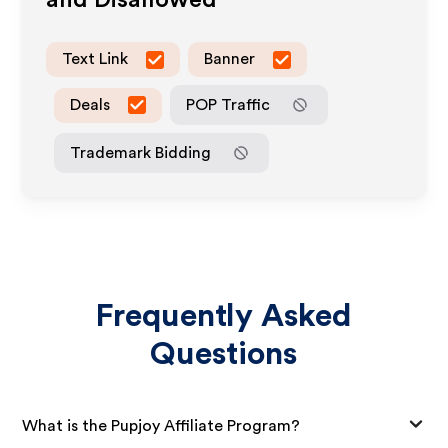
and Disallowed
Text Link
Banner
Deals
POP Traffic
Trademark Bidding
Frequently Asked
Questions
What is the Pupjoy Affiliate Program?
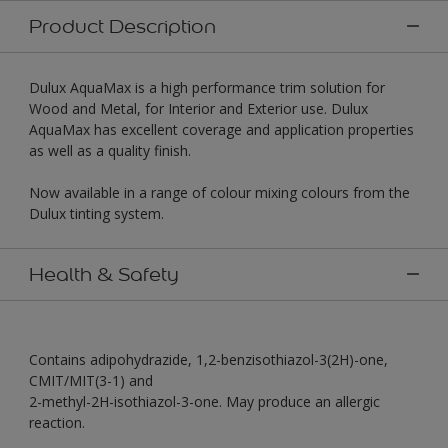
Product Description
Dulux AquaMax is a high performance trim solution for
Wood and Metal, for Interior and Exterior use. Dulux
AquaMax has excellent coverage and application properties
as well as a quality finish.
Now available in a range of colour mixing colours from the
Dulux tinting system.
Health & Safety
Contains adipohydrazide, 1,2-benzisothiazol-3(2H)-one,
CMIT/MIT(3-1) and
2-methyl-2H-isothiazol-3-one. May produce an allergic
reaction.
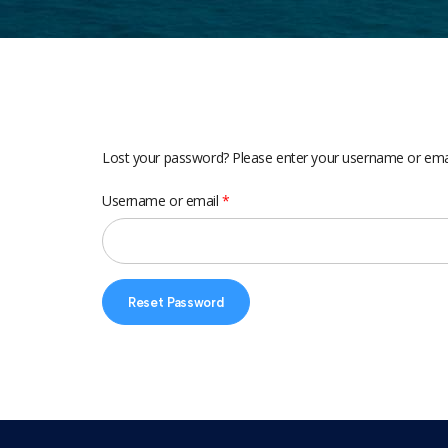
Lost your password? Please enter your username or email 
Username or email
*
Reset Password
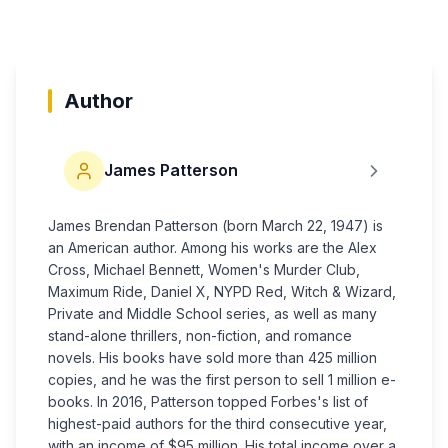
Author
James Patterson
James Brendan Patterson (born March 22, 1947) is
an American author. Among his works are the Alex
Cross, Michael Bennett, Women's Murder Club,
Maximum Ride, Daniel X, NYPD Red, Witch & Wizard,
Private and Middle School series, as well as many
stand-alone thrillers, non-fiction, and romance
novels. His books have sold more than 425 million
copies, and he was the first person to sell 1 million e-
books. In 2016, Patterson topped Forbes's list of
highest-paid authors for the third consecutive year,
with an income of $95 million. His total income over a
- - - - - - -
> [Exercise description]: Give back the whole listing exactly as it stands. No pictures belong in the copy.

> [Solution to this problem]:
and Disallowed
Text Link
Banner
Deals
POP Traffic
Trademark Bidding
Frequently Asked
Questions
What is the Pupjoy Affiliate Program?
Product Description
Dulux AquaMax is a high performance trim solution for
Wood and Metal, for Interior and Exterior use. Dulux
AquaMax has excellent coverage and application properties
as well as a quality finish.
Now available in a range of colour mixing colours from the
Dulux tinting system.
Health & Safety
Contains adipohydrazide, 1,2-benzisothiazol-3(2H)-one,
CMIT/MIT(3-1) and
2-methyl-2H-isothiazol-3-one. May produce an allergic
reaction.
Lost your password? Please enter your username or email 
Username or email
*
Reset Password
Author
James Patterson
James Brendan Patterson (born March 22, 1947) is
an American author. Among his works are the Alex
Cross, Michael Bennett, Women's Murder Club,
Maximum Ride, Daniel X, NYPD Red, Witch & Wizard,
Private and Middle School series, as well as many
stand-alone thrillers, non-fiction, and romance
novels. His books have sold more than 425 million
copies, and he was the first person to sell 1 million e-
books. In 2016, Patterson topped Forbes's list of
highest-paid authors for the third consecutive year,
with an income of $95 million. His total income over a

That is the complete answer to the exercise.